*** Extracted data

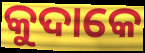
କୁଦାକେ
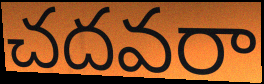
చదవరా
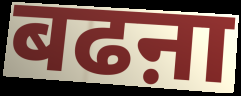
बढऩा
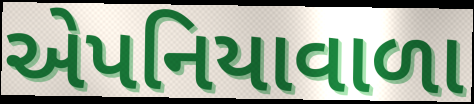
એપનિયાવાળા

******
*** Extracted data

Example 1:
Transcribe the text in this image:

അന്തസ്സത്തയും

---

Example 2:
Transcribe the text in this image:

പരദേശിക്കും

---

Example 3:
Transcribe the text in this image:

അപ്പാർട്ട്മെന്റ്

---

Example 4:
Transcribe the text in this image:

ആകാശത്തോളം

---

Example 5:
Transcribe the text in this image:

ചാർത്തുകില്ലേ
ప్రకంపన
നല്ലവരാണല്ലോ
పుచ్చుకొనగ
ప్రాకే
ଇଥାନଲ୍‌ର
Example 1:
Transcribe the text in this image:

******

Problem statement: Return each line of the data above that contains the string "Example", treating uppercase and lowercase letters as different.

Correct answer:
Example 1:
Example 2:
Example 3:
Example 4:
Example 5:
Example 1:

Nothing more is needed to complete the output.